**Task prompt**
Gather all lines from the material that contain the word "people".

**Exercise material**

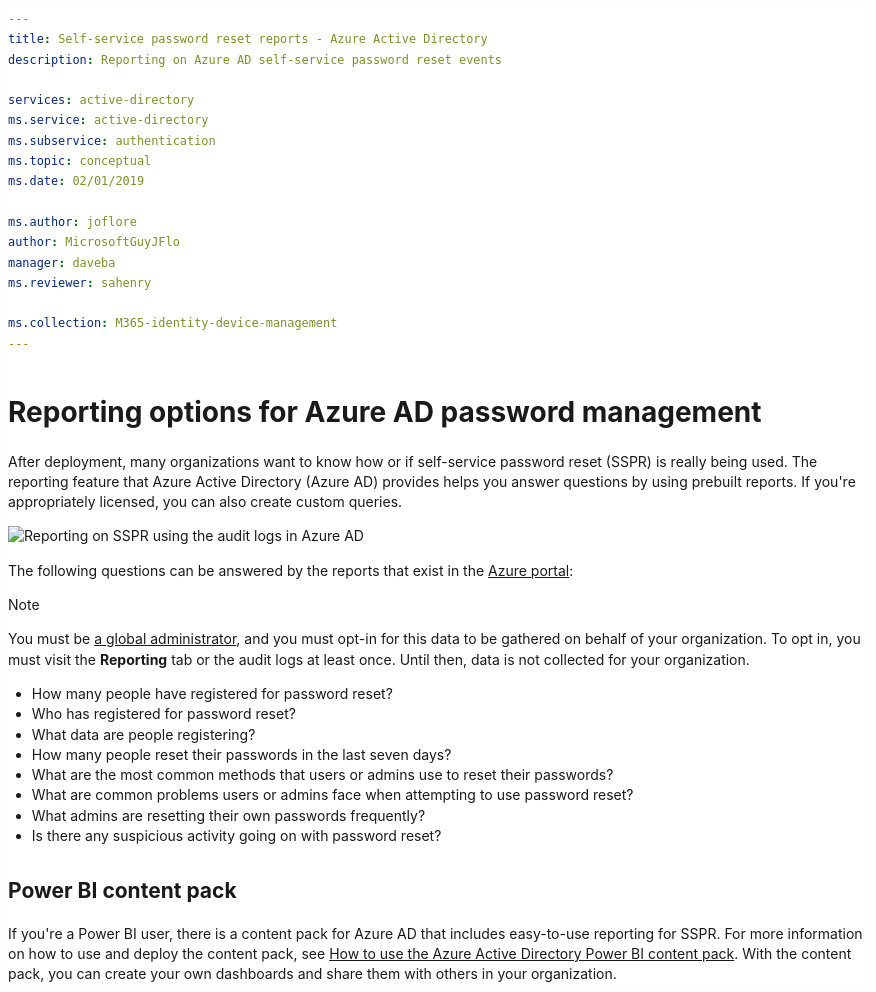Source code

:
```yaml
---
title: Self-service password reset reports - Azure Active Directory
description: Reporting on Azure AD self-service password reset events

services: active-directory
ms.service: active-directory
ms.subservice: authentication
ms.topic: conceptual
ms.date: 02/01/2019

ms.author: joflore
author: MicrosoftGuyJFlo
manager: daveba
ms.reviewer: sahenry

ms.collection: M365-identity-device-management
---
```

# Reporting options for Azure AD password management

After deployment, many organizations want to know how or if self-service password reset (SSPR) is really being used. The reporting feature that Azure Active Directory (Azure AD) provides helps you answer questions by using prebuilt reports. If you're appropriately licensed, you can also create custom queries.

![Reporting on SSPR using the audit logs in Azure AD][Reporting]

The following questions can be answered by the reports that exist in the [Azure portal](https://portal.azure.com/):

> [!NOTE]
> You must be [a global administrator](../users-groups-roles/directory-assign-admin-roles.md), and you must opt-in for this data to be gathered on behalf of your organization. To opt in, you must visit the **Reporting** tab or the audit logs at least once. Until then, data is not collected for your organization.
>

* How many people have registered for password reset?
* Who has registered for password reset?
* What data are people registering?
* How many people reset their passwords in the last seven days?
* What are the most common methods that  users or admins use to reset their passwords?
* What are common problems users or admins face when attempting to use password reset?
* What admins are resetting their own passwords frequently?
* Is there any suspicious activity going on with password reset?

## Power BI content pack

If you're a Power BI user, there is a content pack for Azure AD that includes easy-to-use reporting for SSPR. For more information on how to use and deploy the content pack, see [How to use the Azure Active Directory Power BI content pack](../reports-monitoring/howto-power-bi-content-pack.md). With the content pack, you can create your own dashboards and share them with others in your organization.


[Reporting]: ./media/howto-sspr-reporting/sspr-reporting.png "Example of SSPR activity audit logs in Azure AD"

**Response to the task**
* How many people have registered for password reset?
* What data are people registering?
* How many people reset their passwords in the last seven days?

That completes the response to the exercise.